Items listed in a dataset:
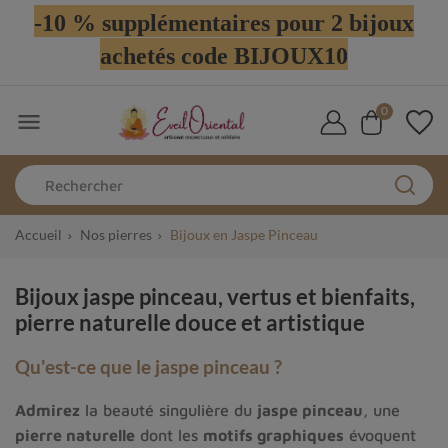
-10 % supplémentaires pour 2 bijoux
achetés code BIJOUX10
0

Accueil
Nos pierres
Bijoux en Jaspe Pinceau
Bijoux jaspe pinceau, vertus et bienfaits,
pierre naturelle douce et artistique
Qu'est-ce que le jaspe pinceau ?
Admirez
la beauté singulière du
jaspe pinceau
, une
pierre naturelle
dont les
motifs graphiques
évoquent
...
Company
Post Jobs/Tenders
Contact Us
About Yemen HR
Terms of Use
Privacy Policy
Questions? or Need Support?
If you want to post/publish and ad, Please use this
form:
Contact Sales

# Instruction
Could you gather every line of the data above that contains the word "naturelle"?

# Task result
pierre naturelle douce et artistique
pierre naturelle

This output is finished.